_Given passage_
§ §

For as long as I can remember, the focus of the hobby has been toward building things: a model, a layout, scenery. We long ago adopted a project mindset, with the assumption being that when finished, each project becomes part of a greater whole, typically a layout of some kind. One can read statements all the time to the effect of: “When my layout is finished, I’ll finally be able to…” However, upon reaching that mythical finish line, the usual outcome is a teardown of years, perhaps decades of work and starting over on something new.

I wonder, is this it? Just keep building various projects, finish them, build more and eventually move on, or could there possibly be more to this hobby than that?

Woods near Mill Street

Where I’m at and, maybe you are too
My Indiana & Whitewater has been essentially finished for several years now. I’m satisfied with this layout in terms of the overall size and the theme. So why has it been months since I’ve done anything of substance with it?

Work accounts for part of it. Getting our digital magazine The Missing Conversation going ate up huge amounts of time and creative energy, leaving me ready to crash at the end of the day. The basement doesn’t have heat and it can get very chilly down there when the weather goes south. Mostly though, I just hit a wall of no enthusiasm for doing anything with the layout. In a word: Bored.

So here I am. Is this it? Do I just find and build more projects and/or possibly move on to greener pastures? It’s beginning to look that way.

New year, refurbished layout
Truthfully, there are aspects of the layout I never liked. It seems overly crowded with track and much of the initial scenery treatment looked pretty generic and bland to my eyes. I entertained numerous schemes to move it to a different wall and reconfigure the basement to use the space more efficiently. I even shared these plans publicly and on YouTube no less!

As I grow older, I’ve a lot less enthusiasm for tackling such huge projects. I’ve tinkered with our house for fifteen years and serial home remodeling has gotten old. I want to have it over with before I die. (And so does my wife.)

All that said, there’s something about the start of a new year that gets the juices for change flowing. I recently got fed up with the boredom, took time off from writing and decided to clean up the basement and do something about the layout. One short Saturday afternoon, I filled two large trash bags with junk laying around and stripped off the wooded hillside in the middle of the layout. Huh??? What, you’re tearing it down?

Woods are logged out

What I’m doing, what I’m not

What I’m doing:

Admitting that things aren’t as I hoped they would be.
Every visitor to the layout commented on two things: the track and the trees. There’s no complaints about the track, except I now feel there’s too much of it for the space I have (I’m a heretic, so get over it). The scenery however, needed work. There are sections I like and ones I don’t. As of this writing, the scenery sections I didn’t like are gone, along with the rearmost yard track. I pondered the removal of one more track but decided to keep it. Just because it’s there, doesn’t mean it has to be used. (Told you I’m a heretic.)

Why remove track?

§ §

_Extracted records_
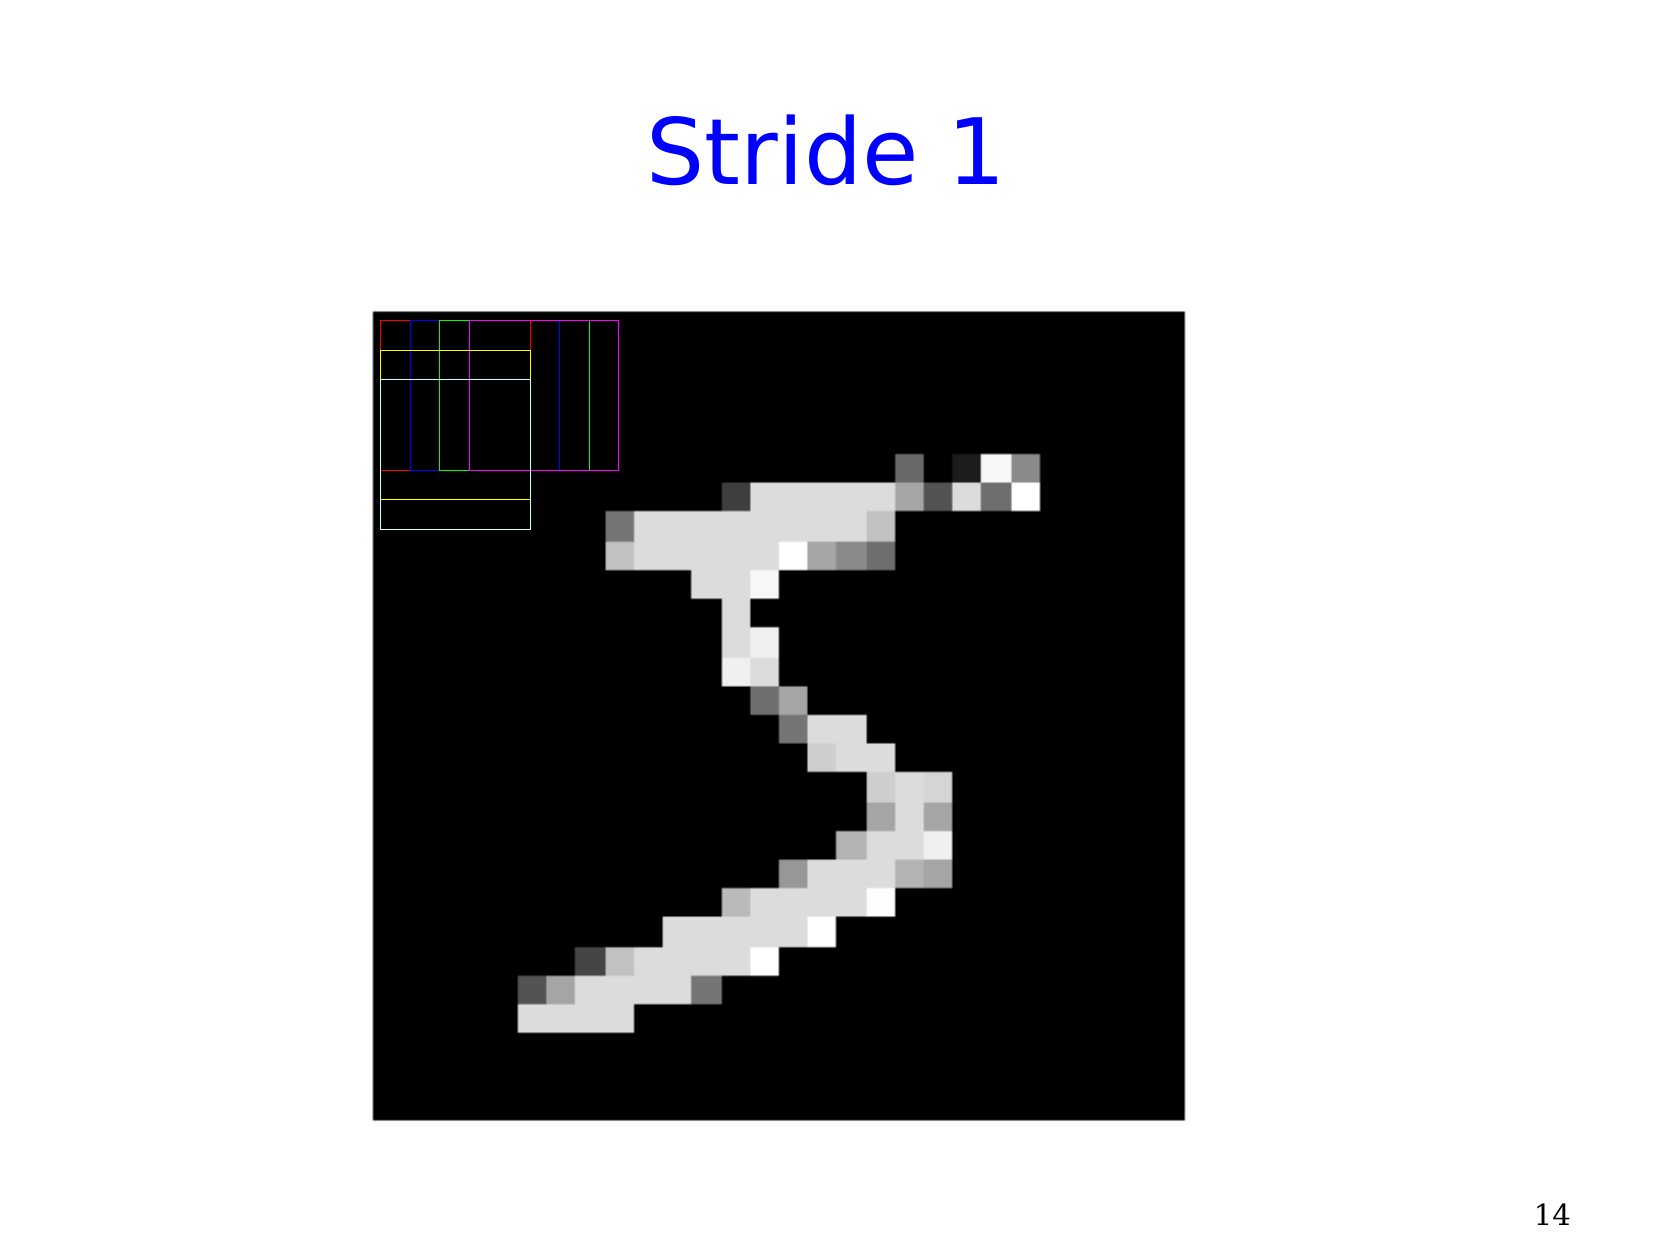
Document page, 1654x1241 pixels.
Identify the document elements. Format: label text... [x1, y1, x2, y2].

title Stride 1 [82, 49, 1571, 257]
picture [356, 299, 1203, 1132]
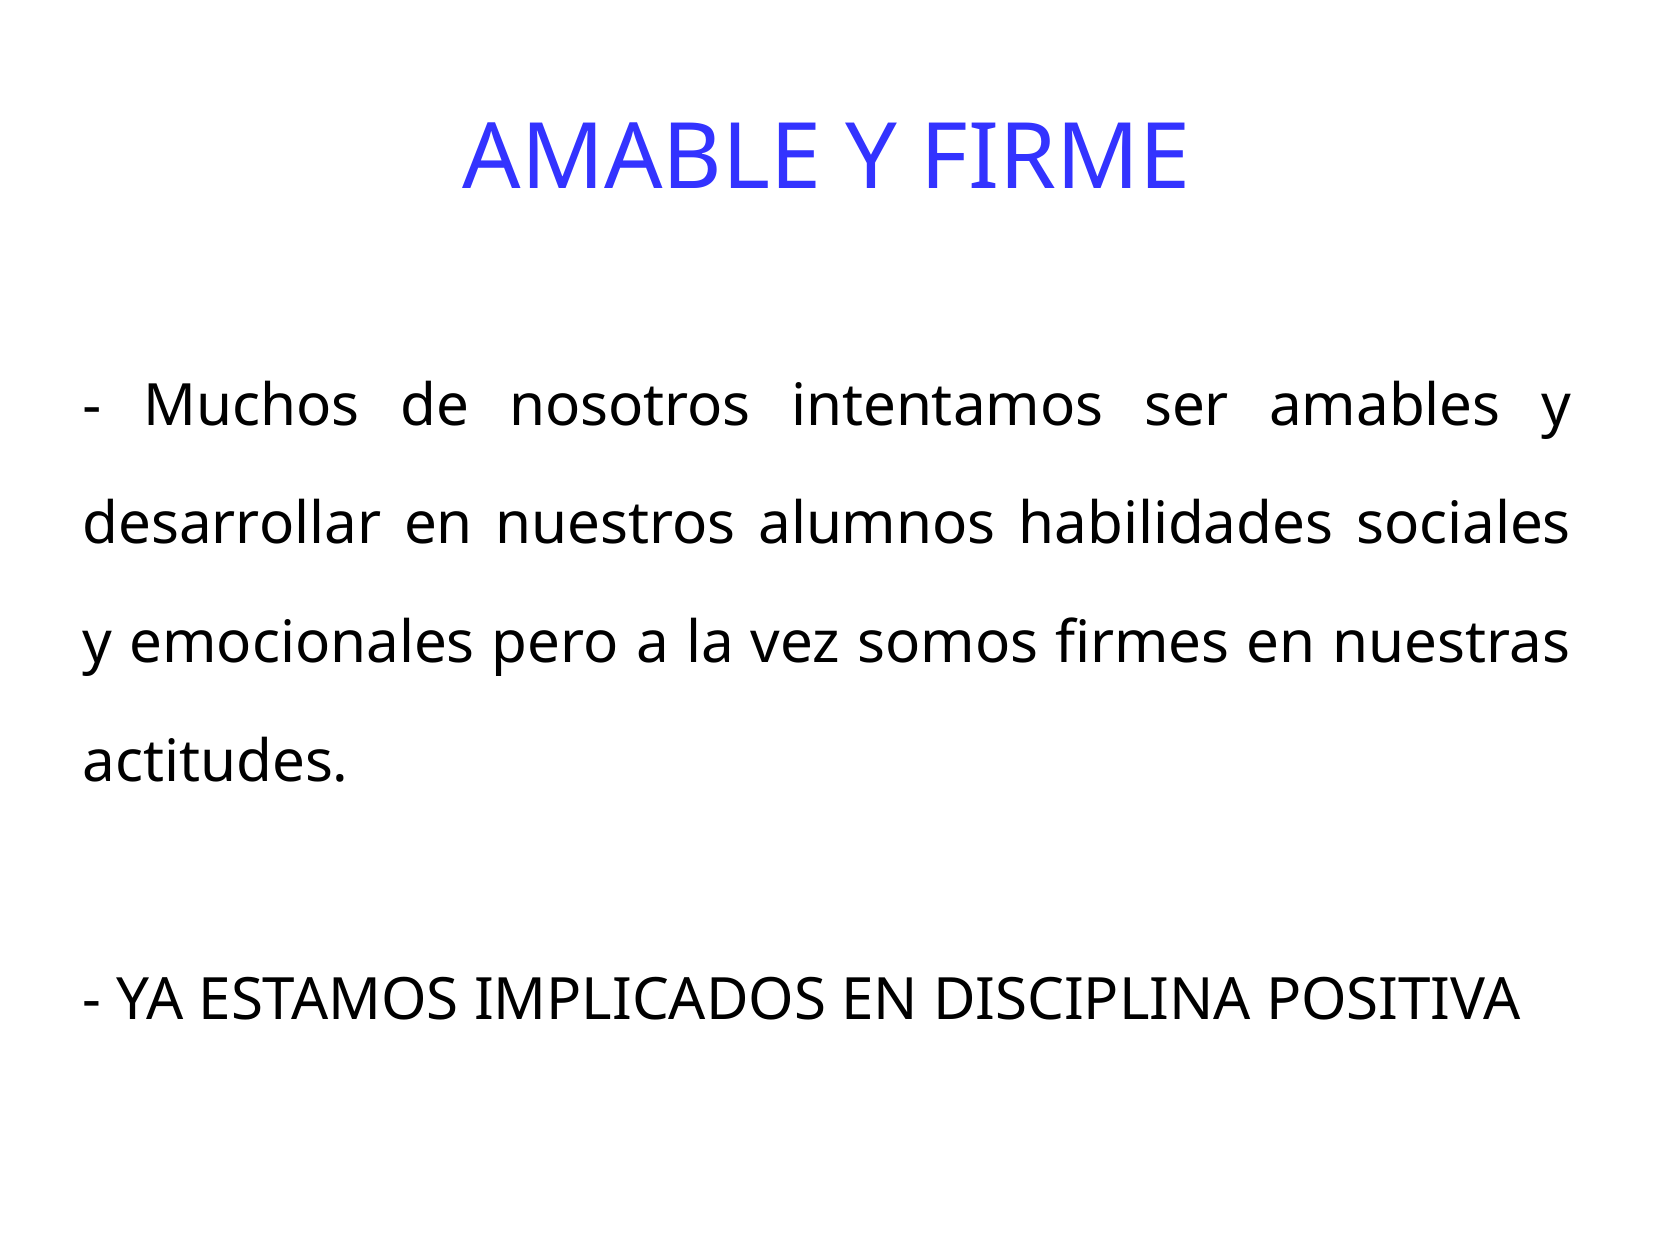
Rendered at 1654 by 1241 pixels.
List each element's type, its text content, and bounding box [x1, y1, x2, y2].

title AMABLE Y FIRME [82, 49, 1571, 257]
subtitle - Muchos de nosotros intentamos ser amables y desarrollar en nuestros alumnos habilidades sociales y emocionales pero a la vez somos firmes en nuestras actitudes. - YA ESTAMOS IMPLICADOS EN DISCIPLINA POSITIVA [82, 270, 1571, 1089]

§ §

_Required task 1_
According to the post about the model railroad layout, what is the name of the author's layout?
_Required task 2_
Turn the records into a JSON list of strings with one string per line, skipping blank lines and leaving the pictures out.
The text and the records are unrelated to each other.

_Worked solution 1_
Indiana & Whitewater

_Worked solution 2_
[
  "Document page, 1654x1241 pixels.",
  "Identify the document elements. Format: label text... [x1, y1, x2, y2].",
  "title Stride 1 [82, 49, 1571, 257]",
  "picture [356, 299, 1203, 1132]",
  "Rendered at 1654 by 1241 pixels.",
  "List each element's type, its text content, and bounding box [x1, y1, x2, y2].",
  "title AMABLE Y FIRME [82, 49, 1571, 257]",
  "subtitle - Muchos de nosotros intentamos ser amables y desarrollar en nuestros alumnos habilidades sociales y emocionales pero a la vez somos firmes en nuestras actitudes. - YA ESTAMOS IMPLICADOS EN DISCIPLINA POSITIVA [82, 270, 1571, 1089]"
]